Tanımanın iptali davasını tanıyan dışında açan kişiler anne, çocuk, eğer çocuk ölmüşse altsoyu, hazine, Cumhuriyet savcısı ve diğer ilgililerdir. Burada Cumhuriyet savcısının ya da hazinenin tanımanın iptali davası açabilmelerinin nedeni soy bağının kurulmasının kamu düzenini ilgilendirmesidir.
Bu kişilerin yanı sıra çocuğun babası olduğu iddiasında bulunan üçüncü kişi de tanımanın iptali davası açabilir. Bu kişiler tarafından açılan davada, davalı taraf tanıyan olur. Eğer tanıyan ölmüş ise o zaman davalı taraf, davalı tanıyanın mirasçılarıdır.
Tanımanın İptali Davasında İspat Durumları Nelerdir?

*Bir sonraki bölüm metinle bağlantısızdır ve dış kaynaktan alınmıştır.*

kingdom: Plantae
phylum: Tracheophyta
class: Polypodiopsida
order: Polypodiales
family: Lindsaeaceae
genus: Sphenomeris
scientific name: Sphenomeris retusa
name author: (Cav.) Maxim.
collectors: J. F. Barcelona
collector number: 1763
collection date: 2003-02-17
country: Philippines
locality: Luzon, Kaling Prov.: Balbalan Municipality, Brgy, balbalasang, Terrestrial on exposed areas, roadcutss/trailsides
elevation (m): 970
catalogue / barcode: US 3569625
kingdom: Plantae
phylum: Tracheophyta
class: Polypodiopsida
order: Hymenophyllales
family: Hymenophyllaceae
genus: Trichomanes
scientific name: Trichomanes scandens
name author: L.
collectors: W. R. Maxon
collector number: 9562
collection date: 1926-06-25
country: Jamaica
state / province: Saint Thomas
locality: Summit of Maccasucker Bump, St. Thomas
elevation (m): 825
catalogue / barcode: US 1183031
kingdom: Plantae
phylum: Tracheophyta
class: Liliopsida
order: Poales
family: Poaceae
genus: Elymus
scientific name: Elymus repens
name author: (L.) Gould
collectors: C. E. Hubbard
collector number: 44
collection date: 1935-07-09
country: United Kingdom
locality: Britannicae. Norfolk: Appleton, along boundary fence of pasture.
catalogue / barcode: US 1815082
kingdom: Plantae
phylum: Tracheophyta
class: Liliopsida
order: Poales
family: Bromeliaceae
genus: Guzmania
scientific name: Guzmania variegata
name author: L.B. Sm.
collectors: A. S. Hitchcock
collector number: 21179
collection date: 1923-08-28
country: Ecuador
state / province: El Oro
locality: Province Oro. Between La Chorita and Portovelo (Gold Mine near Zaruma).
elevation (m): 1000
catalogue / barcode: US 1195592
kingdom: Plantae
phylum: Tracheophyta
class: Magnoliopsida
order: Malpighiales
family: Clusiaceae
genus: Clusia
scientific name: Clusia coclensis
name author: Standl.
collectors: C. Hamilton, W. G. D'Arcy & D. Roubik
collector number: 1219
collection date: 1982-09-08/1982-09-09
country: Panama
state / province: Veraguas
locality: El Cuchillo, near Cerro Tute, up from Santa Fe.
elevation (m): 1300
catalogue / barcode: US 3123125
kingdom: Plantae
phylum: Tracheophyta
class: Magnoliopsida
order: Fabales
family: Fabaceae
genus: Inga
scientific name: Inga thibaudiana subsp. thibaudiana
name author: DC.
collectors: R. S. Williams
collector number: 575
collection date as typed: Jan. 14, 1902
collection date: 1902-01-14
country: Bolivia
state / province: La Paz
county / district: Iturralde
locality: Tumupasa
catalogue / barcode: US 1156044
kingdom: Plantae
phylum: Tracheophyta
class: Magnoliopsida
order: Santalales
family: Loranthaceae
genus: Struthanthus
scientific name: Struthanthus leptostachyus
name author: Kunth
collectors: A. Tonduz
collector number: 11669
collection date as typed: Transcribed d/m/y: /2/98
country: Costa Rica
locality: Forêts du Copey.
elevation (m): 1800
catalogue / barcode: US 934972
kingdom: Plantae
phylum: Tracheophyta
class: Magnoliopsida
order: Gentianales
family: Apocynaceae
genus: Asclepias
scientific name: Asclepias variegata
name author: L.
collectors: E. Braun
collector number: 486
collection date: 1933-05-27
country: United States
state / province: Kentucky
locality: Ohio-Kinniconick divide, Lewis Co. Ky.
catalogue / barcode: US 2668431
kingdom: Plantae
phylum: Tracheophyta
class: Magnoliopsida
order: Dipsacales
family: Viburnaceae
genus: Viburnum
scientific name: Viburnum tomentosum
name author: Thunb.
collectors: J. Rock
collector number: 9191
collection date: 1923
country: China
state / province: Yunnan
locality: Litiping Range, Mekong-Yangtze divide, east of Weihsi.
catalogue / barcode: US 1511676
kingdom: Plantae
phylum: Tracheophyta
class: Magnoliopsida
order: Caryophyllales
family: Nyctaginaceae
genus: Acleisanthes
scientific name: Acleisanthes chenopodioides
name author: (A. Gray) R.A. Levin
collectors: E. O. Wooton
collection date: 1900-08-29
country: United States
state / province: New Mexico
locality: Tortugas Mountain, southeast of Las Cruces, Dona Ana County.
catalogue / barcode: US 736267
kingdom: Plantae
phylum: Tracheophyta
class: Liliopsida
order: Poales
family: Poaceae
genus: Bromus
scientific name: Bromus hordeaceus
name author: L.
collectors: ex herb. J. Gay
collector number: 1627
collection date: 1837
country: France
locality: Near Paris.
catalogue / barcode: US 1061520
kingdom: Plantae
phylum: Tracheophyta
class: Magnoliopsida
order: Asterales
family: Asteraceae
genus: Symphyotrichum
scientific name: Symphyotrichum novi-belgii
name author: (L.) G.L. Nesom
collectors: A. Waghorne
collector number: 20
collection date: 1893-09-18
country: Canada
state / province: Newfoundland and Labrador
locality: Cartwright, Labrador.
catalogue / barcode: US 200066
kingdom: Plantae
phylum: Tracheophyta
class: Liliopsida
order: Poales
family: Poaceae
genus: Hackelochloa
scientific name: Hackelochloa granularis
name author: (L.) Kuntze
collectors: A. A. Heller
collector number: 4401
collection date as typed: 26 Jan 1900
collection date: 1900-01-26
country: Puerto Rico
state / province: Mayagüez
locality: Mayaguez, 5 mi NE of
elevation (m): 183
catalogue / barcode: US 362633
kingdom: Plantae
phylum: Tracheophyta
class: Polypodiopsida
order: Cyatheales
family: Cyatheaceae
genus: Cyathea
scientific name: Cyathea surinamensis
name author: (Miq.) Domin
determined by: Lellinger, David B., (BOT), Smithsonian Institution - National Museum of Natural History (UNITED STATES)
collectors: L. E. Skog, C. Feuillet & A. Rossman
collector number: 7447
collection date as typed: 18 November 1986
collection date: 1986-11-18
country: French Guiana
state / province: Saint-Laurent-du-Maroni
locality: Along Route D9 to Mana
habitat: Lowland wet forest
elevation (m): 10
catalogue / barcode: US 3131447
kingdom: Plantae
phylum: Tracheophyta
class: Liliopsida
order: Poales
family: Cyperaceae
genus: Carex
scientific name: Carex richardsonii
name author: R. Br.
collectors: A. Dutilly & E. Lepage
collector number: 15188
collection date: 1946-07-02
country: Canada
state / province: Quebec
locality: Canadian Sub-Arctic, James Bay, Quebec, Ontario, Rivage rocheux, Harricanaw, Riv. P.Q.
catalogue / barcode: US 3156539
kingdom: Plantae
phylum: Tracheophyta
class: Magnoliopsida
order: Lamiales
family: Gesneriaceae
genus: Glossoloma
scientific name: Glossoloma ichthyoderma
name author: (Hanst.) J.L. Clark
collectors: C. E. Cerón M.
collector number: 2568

Tanımanın iptali davasında davacı olan taraf, tanıyan kişinin baba olmadığını ispat etmekle yükümlüdür. Bahsedilen ispat davayı açmış kişi ya da kişilere göre değişkenlik gösterir.
Eğer tanımanın iptali davasını açan anne ve çocuksa çocuğu tanıyan yani davalı taraf hamile kalma döneminde anneyle cinsel ilişki yaşadığını ispatlamakla yükümlüdür. Anne ve çocuğun dışında dava açan herkes ve tüm ilgililer mevzu bahis olduğunda ispat yükü davacıda olur. İstenilen ispatlar DNA testi ve bunun yanı sıra farklı delillerle sağlanabilir.
Evlilik Dışı Çocuğun Tanınmasında Dikkat Çeken Noktalar
Evlilik birliği dışında doğan çocuk veya çocukların baba ile soy bağının sağlanması ancak tanıma yoluyla gerçekleşir. Evlilik birliği yoksa velayet annededir. Eğer anne kısıtlı, küçük ya da ölmüşse veya velayet anneden alınmışsa o zaman hâkim çocuğun menfaati doğrultusunda çocuğa vasi atar ya da velayeti babaya verir.
Bunun dışında baba ile çocuk arasında soy bağı kurulursa baba çocuğun velayetini alma hakkı elde eder. Unutulmamalıdır ki herhangi bir mahkeme emri olmadan yalnızca tanıma yoluyla çocuğun velayeti doğrudan babaya geçmez. Çocuk ve baba arasındaki soy bağı için çocuğun resmi şekilde tanınması gerekir. Bunlar dışında anne ve baba evlenirse ya da farklı nedenlerden dolayı mahkeme kararı verilirse çocukla baba arasında soy bağı kurulabilir.